Each of Virginia’s 23 community colleges has an assigned service region that is generally divided along county lines. When WCC and VHCC were created in the late 1960s, however, Smyth County was divided between the two colleges. VHCC was assigned the western end of the county, which includes Saltville and Chilhowie, while WCC was given the eastern portion of Smyth County that includes Marion. Service regions are designed to ensure a community college is within a 30-minute drive of every Virginia resident.
Because Smyth Career & Technology Center serves high school students throughout Smyth County, both colleges have long offered college-level courses there for dual enrollment credit. WCC offered Building Trades and Criminal Justice, for example, while VHCC offered electricity and emergency medical technology (EMT). Under the new agreement, VHCC will administer all college-level courses at SCTC.

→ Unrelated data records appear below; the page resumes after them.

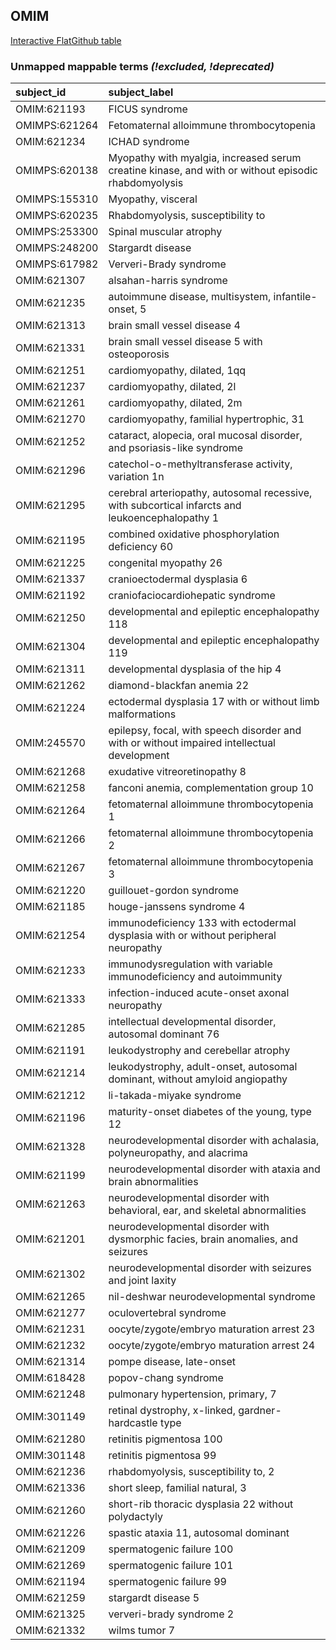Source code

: ## OMIM
[Interactive FlatGithub table](https://flatgithub.com/monarch-initiative/mondo-ingest?filename=src/ontology/reports/omim_mapping_status.tsv)

### Unmapped mappable terms _(!excluded, !deprecated)_
| subject_id    | subject_label                                                                                       |
|:--------------|:----------------------------------------------------------------------------------------------------|
| OMIM:621193   | FICUS syndrome                                                                                      |
| OMIMPS:621264 | Fetomaternal alloimmune thrombocytopenia                                                            |
| OMIM:621234   | ICHAD syndrome                                                                                      |
| OMIMPS:620138 | Myopathy with myalgia, increased serum creatine kinase, and with or without episodic rhabdomyolysis |
| OMIMPS:155310 | Myopathy, visceral                                                                                  |
| OMIMPS:620235 | Rhabdomyolysis, susceptibility to                                                                   |
| OMIMPS:253300 | Spinal muscular atrophy                                                                             |
| OMIMPS:248200 | Stargardt disease                                                                                   |
| OMIMPS:617982 | Ververi-Brady syndrome                                                                              |
| OMIM:621307   | alsahan-harris syndrome                                                                             |
| OMIM:621235   | autoimmune disease, multisystem, infantile-onset, 5                                                 |
| OMIM:621313   | brain small vessel disease 4                                                                        |
| OMIM:621331   | brain small vessel disease 5 with osteoporosis                                                      |
| OMIM:621251   | cardiomyopathy, dilated, 1qq                                                                        |
| OMIM:621237   | cardiomyopathy, dilated, 2l                                                                         |
| OMIM:621261   | cardiomyopathy, dilated, 2m                                                                         |
| OMIM:621270   | cardiomyopathy, familial hypertrophic, 31                                                           |
| OMIM:621252   | cataract, alopecia, oral mucosal disorder, and psoriasis-like syndrome                              |
| OMIM:621296   | catechol-o-methyltransferase activity, variation 1n                                                 |
| OMIM:621295   | cerebral arteriopathy, autosomal recessive, with subcortical infarcts and leukoencephalopathy 1     |
| OMIM:621195   | combined oxidative phosphorylation deficiency 60                                                    |
| OMIM:621225   | congenital myopathy 26                                                                              |
| OMIM:621337   | cranioectodermal dysplasia 6                                                                        |
| OMIM:621192   | craniofaciocardiohepatic syndrome                                                                   |
| OMIM:621250   | developmental and epileptic encephalopathy 118                                                      |
| OMIM:621304   | developmental and epileptic encephalopathy 119                                                      |
| OMIM:621311   | developmental dysplasia of the hip 4                                                                |
| OMIM:621262   | diamond-blackfan anemia 22                                                                          |
| OMIM:621224   | ectodermal dysplasia 17 with or without limb malformations                                          |
| OMIM:245570   | epilepsy, focal, with speech disorder and with or without impaired intellectual development         |
| OMIM:621268   | exudative vitreoretinopathy 8                                                                       |
| OMIM:621258   | fanconi anemia, complementation group 10                                                            |
| OMIM:621264   | fetomaternal alloimmune thrombocytopenia 1                                                          |
| OMIM:621266   | fetomaternal alloimmune thrombocytopenia 2                                                          |
| OMIM:621267   | fetomaternal alloimmune thrombocytopenia 3                                                          |
| OMIM:621220   | guillouet-gordon syndrome                                                                           |
| OMIM:621185   | houge-janssens syndrome 4                                                                           |
| OMIM:621254   | immunodeficiency 133 with ectodermal dysplasia with or without peripheral neuropathy                |
| OMIM:621233   | immunodysregulation with variable immunodeficiency and autoimmunity                                 |
| OMIM:621333   | infection-induced acute-onset axonal neuropathy                                                     |
| OMIM:621285   | intellectual developmental disorder, autosomal dominant 76                                          |
| OMIM:621191   | leukodystrophy and cerebellar atrophy                                                               |
| OMIM:621214   | leukodystrophy, adult-onset, autosomal dominant, without amyloid angiopathy                         |
| OMIM:621212   | li-takada-miyake syndrome                                                                           |
| OMIM:621196   | maturity-onset diabetes of the young, type 12                                                       |
| OMIM:621328   | neurodevelopmental disorder with achalasia, polyneuropathy, and alacrima                            |
| OMIM:621199   | neurodevelopmental disorder with ataxia and brain abnormalities                                     |
| OMIM:621263   | neurodevelopmental disorder with behavioral, ear, and skeletal abnormalities                        |
| OMIM:621201   | neurodevelopmental disorder with dysmorphic facies, brain anomalies, and seizures                   |
| OMIM:621302   | neurodevelopmental disorder with seizures and joint laxity                                          |
| OMIM:621265   | nil-deshwar neurodevelopmental syndrome                                                             |
| OMIM:621277   | oculovertebral syndrome                                                                             |
| OMIM:621231   | oocyte/zygote/embryo maturation arrest 23                                                           |
| OMIM:621232   | oocyte/zygote/embryo maturation arrest 24                                                           |
| OMIM:621314   | pompe disease, late-onset                                                                           |
| OMIM:618428   | popov-chang syndrome                                                                                |
| OMIM:621248   | pulmonary hypertension, primary, 7                                                                  |
| OMIM:301149   | retinal dystrophy, x-linked, gardner-hardcastle type                                                |
| OMIM:621280   | retinitis pigmentosa 100                                                                            |
| OMIM:301148   | retinitis pigmentosa 99                                                                             |
| OMIM:621236   | rhabdomyolysis, susceptibility to, 2                                                                |
| OMIM:621336   | short sleep, familial natural, 3                                                                    |
| OMIM:621260   | short-rib thoracic dysplasia 22 without polydactyly                                                 |
| OMIM:621226   | spastic ataxia 11, autosomal dominant                                                               |
| OMIM:621209   | spermatogenic failure 100                                                                           |
| OMIM:621269   | spermatogenic failure 101                                                                           |
| OMIM:621194   | spermatogenic failure 99                                                                            |
| OMIM:621259   | stargardt disease 5                                                                                 |
| OMIM:621325   | ververi-brady syndrome 2                                                                            |
| OMIM:621332   | wilms tumor 7                                                                                       |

Both colleges also came together in 2015 at the 1908 Schoolhouse in downtown Marion to create The Summit. The historic building was renovated to allow Smyth County students to attend classes closer to home.
“While we have enjoyed partnering with VHCC at The Summit, both colleges have encountered unintended challenges for students,” said Dr. Dean Sprinkle, WCC president.
Differing policies, academic calendars, and course requirements often created confusion for students enrolled at The Summit, he said, adding that the revised agreement will eliminate those issues.
“WCC is committed to providing classes at The Summit, and I am confident that VHCC will do an outstanding job in overseeing classes offered at the Smyth Career and Technology Center,” said Sprinkle. “We fully intend to continue working cooperatively with VHCC, and each college is committed to ensuring that Smyth County residents have access to high quality instruction and services.”